Questions: Who are these servants? Who are not worthy?
Vs.9 - Go yea therefore into the highways, and as many as yea shall find, bid to the marriage.
Questions: Who are to go? Who does this apply to today?
Vs.10 - So those servants went out into the highways, and gathered together all as many as they found, both bad and good: and the wedding was furnished with guests.
Questions: How many are we to gather? "Good and bad", are we to be selective?
Vs.11 - And when the king came in to see the guests, he saw there a man which had not on a wedding garment:
Questions: What is the wedding garment?
Vs.12 - And he satin unto him, Friend, how calmest the in hither not having a wedding garment? And he was speechless.
Questions: Where might this be taking place? What does this say about judging?
Vs.13 - Then said the king to the servants, Bind him hand and foot, and take him away, and cast him into outer darkness; there shall be weeping and gnashing of teeth.
Questions: Who are these servants? Are these the same servants as mentioned earlier? Where is this person cast?
Vs.14 - For many are called, but few are chosen.
Questions: What is this verse saying?
I hope that this gives you an idea of how to try to squeeze understanding out of the scriptures by asking questions. As I said earlier, this cannot be done with all verses. You can also formulate your own questions for the verses that may help you.
There are several ways to conduct a study; There is a Word Study, a Topic Study, a Character Study, Study a Person, and others.
A Word Study: To take a particular word and study it throughout the Bible. Look at how it is used in various verses, and the different meanings it may contain.
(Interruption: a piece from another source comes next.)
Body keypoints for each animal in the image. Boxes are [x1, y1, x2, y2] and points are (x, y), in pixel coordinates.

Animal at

A Topic Study: To take a topic (sin, love, grace, hell, heaven, ect..) and search all scriptures that speak of the topic. Depending on the topic it could involve hundreds of scriptures. The object is to find out all the different meanings and uses of the topic throughout scripture.
A Person Study: To study all scriptures containing a certain individual to better understand that person. Learn of their weaknesses and strengths, their examples and failures.
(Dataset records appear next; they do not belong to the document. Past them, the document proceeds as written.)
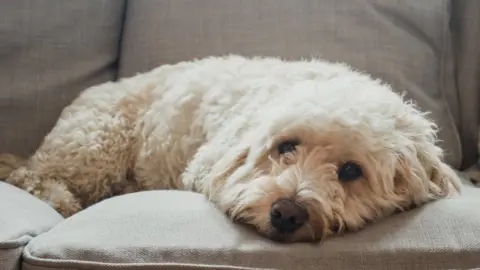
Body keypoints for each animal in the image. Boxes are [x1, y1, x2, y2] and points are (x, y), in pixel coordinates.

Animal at [1, 55, 464, 243]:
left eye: (351, 171)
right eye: (285, 146)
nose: (287, 213)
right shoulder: (205, 165)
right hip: (96, 142)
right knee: (34, 175)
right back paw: (59, 197)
There are many types and styles of study, the most important thing is to find a method and type that keeps your interest. Spending time daily in the Bible is a must in the Christian walk, and an effective study habit is essential. God desires for His children to have a love for His Word and the Spirit will aid you in this relationship with the Word. God will give you the desire if you ask for it, but you must act on it and cultivate the growth. God loves to see those who fall in love with the Word. I challenge you to develop a strong commitment to the word and prayer. You must never leave out prayer in your study time. The devil knows that reading alone will accomplish little, but if you combine it with a petition to the Spirit to make it come alive, He will do it. The power is in the Spirit bringing the Word alive in your heart. God bless you in your study.
Bible Study Helps
There are many materials available today to make Bible Study easier and more profitable. You will have to find materials that suite you the best. Any Bible/Christian Book Store will have all the materials on hand that you will need or if not will order them for you. If you are willing to give up one meal eating out, you can afford most of the study materials available. I recommend that you start first with a Strongís Concordance with Hebrew and Greek dictionary. I will list just a few of the help materials that are available.
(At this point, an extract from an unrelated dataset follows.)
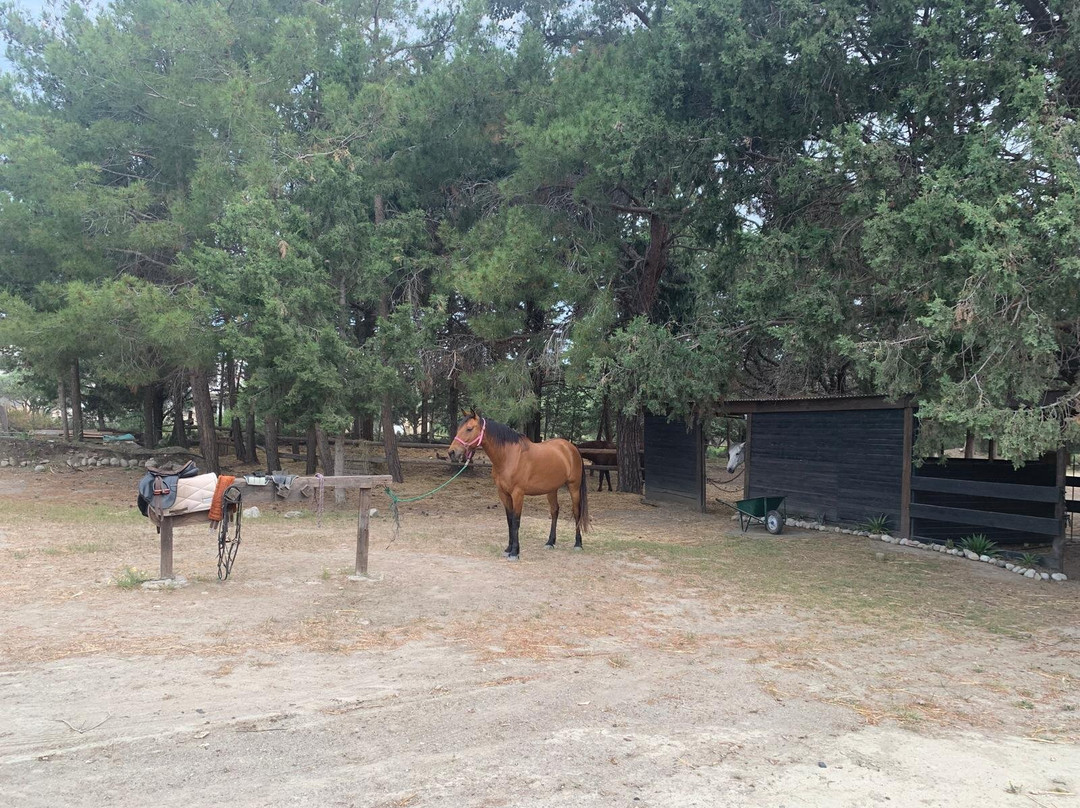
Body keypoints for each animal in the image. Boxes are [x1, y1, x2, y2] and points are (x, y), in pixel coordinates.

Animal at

The Life Application Study Bible (KJV) - is an excellent study Bible, with commentary notes for almost every verse in the Bible. Not only does it have study notes and a good cross reference, it give analogies to apply the scriptures to today.
The King James Study Bible - also an excellent study Bible, with a lot of study notes and good cross reference. There are other good study Bibles and you must find one to fit
your desires and budget.
There are many good commentaries out there also, I will just name a few.
Bible Exposition Commentary by Warren Wiersbee
New Testament Commentary by H.A. Ironside
Complete Commentary of the Bible by Matthew Henry
There are also many good concordances, but the best one that I know of is the Strongís Exhaustive Concordance of the Bible with Hebrew and Greek dictionary.